(1.) THE present appeal has been filed by M/s. Paharpur Plastics against the order dated 25 -2 -1993 passed by the Collector (Appeals), Ghaziabad.
(2.) SHRI Rajesh Chhibber, learned Advocate, submitted that the appellants manufacture HDPE/PP/LLDPE strips/tapes, woven sacks, woven fabrics unlaminated/laminated. Classification list No. 1/91 -92 dated 25 -7 -1991 was approved by the Asstt. Collector with modification. On appeal filed by them, Collector (Appeals), following his earlier Order -in -Appeal No. 58/92, dated 31 -1 -1992, ordered classification of strips/tapes under sub -heading No. 3920.32 and of woven sacks of HDPE/PP/CLDPE under sub -heading No. 3923.90 of the Schedule to the Central Excise Tariff Act.
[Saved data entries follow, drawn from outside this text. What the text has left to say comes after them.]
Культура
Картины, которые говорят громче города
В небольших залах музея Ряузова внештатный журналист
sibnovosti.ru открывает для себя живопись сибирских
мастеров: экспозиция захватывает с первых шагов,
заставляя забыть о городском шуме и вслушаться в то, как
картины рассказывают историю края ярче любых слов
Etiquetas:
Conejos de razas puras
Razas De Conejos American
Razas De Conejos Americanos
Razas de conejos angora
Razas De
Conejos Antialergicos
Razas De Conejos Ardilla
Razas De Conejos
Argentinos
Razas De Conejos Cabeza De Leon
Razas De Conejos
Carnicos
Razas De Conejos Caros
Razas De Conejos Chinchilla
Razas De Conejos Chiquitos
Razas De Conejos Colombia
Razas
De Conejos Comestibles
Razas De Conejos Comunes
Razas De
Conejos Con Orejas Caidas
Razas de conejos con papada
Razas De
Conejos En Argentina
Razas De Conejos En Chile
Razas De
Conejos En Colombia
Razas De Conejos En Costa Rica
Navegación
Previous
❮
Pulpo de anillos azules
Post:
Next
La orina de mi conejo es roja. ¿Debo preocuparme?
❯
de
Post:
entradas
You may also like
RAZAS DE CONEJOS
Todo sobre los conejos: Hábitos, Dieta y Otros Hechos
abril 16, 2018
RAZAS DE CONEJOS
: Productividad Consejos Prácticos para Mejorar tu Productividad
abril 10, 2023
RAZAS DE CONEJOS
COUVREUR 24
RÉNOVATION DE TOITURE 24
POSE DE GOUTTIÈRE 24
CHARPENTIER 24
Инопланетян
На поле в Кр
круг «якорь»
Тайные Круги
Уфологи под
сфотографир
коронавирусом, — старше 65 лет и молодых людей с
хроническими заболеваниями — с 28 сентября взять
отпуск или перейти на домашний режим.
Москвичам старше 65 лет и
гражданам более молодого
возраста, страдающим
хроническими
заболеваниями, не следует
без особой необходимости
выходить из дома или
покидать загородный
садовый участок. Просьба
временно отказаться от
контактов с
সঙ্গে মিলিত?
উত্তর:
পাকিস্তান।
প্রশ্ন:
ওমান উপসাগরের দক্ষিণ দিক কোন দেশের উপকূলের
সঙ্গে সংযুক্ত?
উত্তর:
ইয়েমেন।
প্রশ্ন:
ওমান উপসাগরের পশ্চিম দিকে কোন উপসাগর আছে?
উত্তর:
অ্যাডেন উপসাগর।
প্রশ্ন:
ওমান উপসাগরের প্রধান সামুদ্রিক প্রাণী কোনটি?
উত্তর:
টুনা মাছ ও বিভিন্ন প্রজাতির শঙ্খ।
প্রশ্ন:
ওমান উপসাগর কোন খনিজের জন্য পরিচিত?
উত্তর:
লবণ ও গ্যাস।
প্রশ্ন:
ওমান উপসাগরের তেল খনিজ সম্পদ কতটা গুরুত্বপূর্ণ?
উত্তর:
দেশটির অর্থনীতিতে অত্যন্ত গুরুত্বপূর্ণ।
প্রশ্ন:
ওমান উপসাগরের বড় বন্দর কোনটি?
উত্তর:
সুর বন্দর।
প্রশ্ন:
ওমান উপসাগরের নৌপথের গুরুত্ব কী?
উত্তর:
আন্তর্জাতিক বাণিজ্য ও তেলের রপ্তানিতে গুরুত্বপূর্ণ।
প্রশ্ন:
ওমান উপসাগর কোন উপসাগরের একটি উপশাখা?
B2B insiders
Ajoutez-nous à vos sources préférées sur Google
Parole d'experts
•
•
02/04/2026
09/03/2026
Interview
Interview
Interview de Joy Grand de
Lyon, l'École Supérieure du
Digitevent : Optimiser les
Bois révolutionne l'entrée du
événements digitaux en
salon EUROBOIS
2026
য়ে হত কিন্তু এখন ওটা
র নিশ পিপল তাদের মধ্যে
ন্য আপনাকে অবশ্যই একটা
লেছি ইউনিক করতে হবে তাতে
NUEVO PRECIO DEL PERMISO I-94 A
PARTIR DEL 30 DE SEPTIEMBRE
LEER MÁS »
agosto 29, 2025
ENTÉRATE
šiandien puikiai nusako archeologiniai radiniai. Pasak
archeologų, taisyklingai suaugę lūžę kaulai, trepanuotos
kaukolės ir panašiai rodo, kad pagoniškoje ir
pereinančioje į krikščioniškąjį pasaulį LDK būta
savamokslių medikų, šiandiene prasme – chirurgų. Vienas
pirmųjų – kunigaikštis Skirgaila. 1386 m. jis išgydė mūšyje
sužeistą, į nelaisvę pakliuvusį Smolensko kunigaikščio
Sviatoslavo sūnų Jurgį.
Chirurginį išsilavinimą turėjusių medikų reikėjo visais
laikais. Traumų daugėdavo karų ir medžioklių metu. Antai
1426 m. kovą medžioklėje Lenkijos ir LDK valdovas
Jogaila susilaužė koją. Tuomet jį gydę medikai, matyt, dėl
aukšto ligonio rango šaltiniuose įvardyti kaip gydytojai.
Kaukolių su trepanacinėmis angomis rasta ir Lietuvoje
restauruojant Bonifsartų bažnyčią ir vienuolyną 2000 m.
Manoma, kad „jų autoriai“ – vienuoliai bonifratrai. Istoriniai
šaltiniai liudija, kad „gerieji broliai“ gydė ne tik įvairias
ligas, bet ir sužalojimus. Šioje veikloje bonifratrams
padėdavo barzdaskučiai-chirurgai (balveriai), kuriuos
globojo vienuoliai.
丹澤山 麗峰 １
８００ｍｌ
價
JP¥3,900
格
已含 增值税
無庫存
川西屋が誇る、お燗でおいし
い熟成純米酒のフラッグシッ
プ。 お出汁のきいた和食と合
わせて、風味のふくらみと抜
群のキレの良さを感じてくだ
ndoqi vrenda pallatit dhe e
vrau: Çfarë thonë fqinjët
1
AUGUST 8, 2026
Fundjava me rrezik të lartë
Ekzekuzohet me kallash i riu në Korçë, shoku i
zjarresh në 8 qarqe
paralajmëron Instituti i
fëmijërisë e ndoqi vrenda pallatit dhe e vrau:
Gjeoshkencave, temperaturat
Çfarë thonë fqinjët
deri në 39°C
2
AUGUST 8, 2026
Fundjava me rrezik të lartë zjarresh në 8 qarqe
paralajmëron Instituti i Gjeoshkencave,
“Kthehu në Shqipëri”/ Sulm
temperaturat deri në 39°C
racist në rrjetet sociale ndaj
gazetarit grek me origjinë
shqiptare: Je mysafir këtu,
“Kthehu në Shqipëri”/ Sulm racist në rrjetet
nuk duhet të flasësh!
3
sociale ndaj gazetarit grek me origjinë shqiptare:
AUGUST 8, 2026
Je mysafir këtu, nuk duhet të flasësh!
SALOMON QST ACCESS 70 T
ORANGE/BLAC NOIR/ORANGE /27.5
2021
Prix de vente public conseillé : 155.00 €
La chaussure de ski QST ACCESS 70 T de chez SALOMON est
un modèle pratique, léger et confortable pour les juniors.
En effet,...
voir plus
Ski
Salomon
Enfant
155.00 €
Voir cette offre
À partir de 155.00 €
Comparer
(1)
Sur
He, however, confirmed the classification of all other products as ordered by the Assistant Collector. The learned counsel further, submitted that tubular fabrics laminated or coated with LDPE made from strips/tapes falling under subheading 3920.32 is used for the manufacture of bags/sacks falling under 3923.90; that, therefore, the classification of other products would flow from the correct and legal classification of the fabrics; that neither the Assistant Collector nor the Collector (Appeals) had given any reasoned findings as to the basis of the classification approved and confirmed by them; that it is clear from Note l(d) of Section XI of the Tariff that the fabrics impregnated, coated, covered or laminated with plastics, and articles thereof of Chapter 39 are not covered by Section XI dealing with Textiles and Textile articles; that the Government, under Notification No. 53/88 -C.E., dated 1 -3 -1988, had extended partial exemption to fabric (plain or laminated) falling under Chapter 39 and were for manufacture of sacks or bags. He further mentioned that the Government, keeping in view the decisionin Raj Packwell Ltd. v. U.O.I., 1990 (50) E.L.T. 201 (MP), issued an order under Section 37B of the Central Excise Act classifying the strips/tapes for the manufacture of fabrics for sacks or bags under Chapter 39 of the Tariff and, therefore, the classification of the impugned fabrics under Heading 54.08 or 59.03 is inconsistent with the section note and Governments classification. He finally submitted that even after the impugned order, the department is accepting the classification as claimed by the appellants. In support he referred to the classification list No. 1/93 effective from 1 -3 -1993 and classification list No. 1/94 effective from 1 -3 -1994 duly approved by the Superintendent Central Excise. We also heard Shri K. Srivastava, learned SDR.
(3.) WE observe that the Collector (Appeals) in the impugned order has classified the strips/tape of HDPE/PP/LLDPE under sub -heading 3920.32 and HDPE/PP/LLDPE sacks under sub -heading 3923.90 following the decision of Madhya Pradesh High Court in the case of Raj Pack Well Ltd., supra. It is not in dispute that the impugned products are made of HDPE/PP/LLDPE. Heading 54.08 covers fabrics of man -made filament yarn and Heading 59.03 applies to textile fabrics, impregnated, coated, covered or laminated with plastics. It has been held in Raj Pack Well case that for bringing the strips of the width of 5 mm or less under Chapter 54, they should also be of synthetic textile material; that nowhere in the definition of 'fabric' and 'textiles' in Textile Committees Act, 1963, plastic has been mentioned as a commodity to be included in the definition of 'fibre' or 'textiles'; that the raw material used for the production of the HDPE strips is covered under Chapter 39 and in absence of anything on the record to show that the HDPE strips are synthetic textile material, the only fact that their width is less than 5 mm would not automatically put that item under entry 54.06. The Government also under Section 37B of the Central Excise Act has ordered classification of HDPE strips and tapes of a width not exceeding 5 mm under sub -heading 3920.32 and sacks made therefrom under sub -heading 3923.90 of the Tariff. A logical conclusion is that the fabrics made out of HDPE etc. would not merit classification under Chapter 54 or 59 as the raw material is not textile material. We also observe that in subsequent classification lists, the Department itself has approved the classification of the impugned product under Chapter 39 of the CETA. In view of these facts and circumstances we set aside the impugned order and allow the appeal.